■ Set problem: Update every one of the items below by swapping "common name" for "everyday name" wherever it appears, and leave all other text the same.
-- Record set start --
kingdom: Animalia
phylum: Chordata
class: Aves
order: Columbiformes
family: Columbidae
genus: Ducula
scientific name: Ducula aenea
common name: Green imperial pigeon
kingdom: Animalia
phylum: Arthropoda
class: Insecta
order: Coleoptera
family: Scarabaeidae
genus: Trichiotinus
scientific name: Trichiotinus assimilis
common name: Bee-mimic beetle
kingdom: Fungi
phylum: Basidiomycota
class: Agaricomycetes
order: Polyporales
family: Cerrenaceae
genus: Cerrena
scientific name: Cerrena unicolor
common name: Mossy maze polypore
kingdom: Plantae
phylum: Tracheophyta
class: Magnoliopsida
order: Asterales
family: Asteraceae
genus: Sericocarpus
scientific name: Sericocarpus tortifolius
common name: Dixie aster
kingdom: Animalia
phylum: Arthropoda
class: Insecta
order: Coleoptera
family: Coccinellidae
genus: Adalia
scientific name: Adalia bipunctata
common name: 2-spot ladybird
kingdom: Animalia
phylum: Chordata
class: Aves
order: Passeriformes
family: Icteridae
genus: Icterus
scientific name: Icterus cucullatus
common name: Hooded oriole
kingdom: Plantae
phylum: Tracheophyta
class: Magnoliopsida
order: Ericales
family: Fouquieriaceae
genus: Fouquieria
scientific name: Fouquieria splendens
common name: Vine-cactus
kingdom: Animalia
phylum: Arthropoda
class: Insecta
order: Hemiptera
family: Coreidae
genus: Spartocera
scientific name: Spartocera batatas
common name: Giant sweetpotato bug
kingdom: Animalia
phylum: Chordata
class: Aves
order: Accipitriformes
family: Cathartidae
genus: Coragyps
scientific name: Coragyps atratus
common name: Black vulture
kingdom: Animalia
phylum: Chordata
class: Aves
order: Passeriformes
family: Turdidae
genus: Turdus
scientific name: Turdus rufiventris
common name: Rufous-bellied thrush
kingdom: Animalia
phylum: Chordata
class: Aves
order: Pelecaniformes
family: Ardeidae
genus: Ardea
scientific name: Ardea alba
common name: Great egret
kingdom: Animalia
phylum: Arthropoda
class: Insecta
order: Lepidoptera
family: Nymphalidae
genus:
-- Record set end --
■ The response:
kingdom: Animalia
phylum: Chordata
class: Aves
order: Columbiformes
family: Columbidae
genus: Ducula
scientific name: Ducula aenea
everyday name: Green imperial pigeon
kingdom: Animalia
phylum: Arthropoda
class: Insecta
order: Coleoptera
family: Scarabaeidae
genus: Trichiotinus
scientific name: Trichiotinus assimilis
everyday name: Bee-mimic beetle
kingdom: Fungi
phylum: Basidiomycota
class: Agaricomycetes
order: Polyporales
family: Cerrenaceae
genus: Cerrena
scientific name: Cerrena unicolor
everyday name: Mossy maze polypore
kingdom: Plantae
phylum: Tracheophyta
class: Magnoliopsida
order: Asterales
family: Asteraceae
genus: Sericocarpus
scientific name: Sericocarpus tortifolius
everyday name: Dixie aster
kingdom: Animalia
phylum: Arthropoda
class: Insecta
order: Coleoptera
family: Coccinellidae
genus: Adalia
scientific name: Adalia bipunctata
everyday name: 2-spot ladybird
kingdom: Animalia
phylum: Chordata
class: Aves
order: Passeriformes
family: Icteridae
genus: Icterus
scientific name: Icterus cucullatus
everyday name: Hooded oriole
kingdom: Plantae
phylum: Tracheophyta
class: Magnoliopsida
order: Ericales
family: Fouquieriaceae
genus: Fouquieria
scientific name: Fouquieria splendens
everyday name: Vine-cactus
kingdom: Animalia
phylum: Arthropoda
class: Insecta
order: Hemiptera
family: Coreidae
genus: Spartocera
scientific name: Spartocera batatas
everyday name: Giant sweetpotato bug
kingdom: Animalia
phylum: Chordata
class: Aves
order: Accipitriformes
family: Cathartidae
genus: Coragyps
scientific name: Coragyps atratus
everyday name: Black vulture
kingdom: Animalia
phylum: Chordata
class: Aves
order: Passeriformes
family: Turdidae
genus: Turdus
scientific name: Turdus rufiventris
everyday name: Rufous-bellied thrush
kingdom: Animalia
phylum: Chordata
class: Aves
order: Pelecaniformes
family: Ardeidae
genus: Ardea
scientific name: Ardea alba
everyday name: Great egret
kingdom: Animalia
phylum: Arthropoda
class: Insecta
order: Lepidoptera
family: Nymphalidae
genus:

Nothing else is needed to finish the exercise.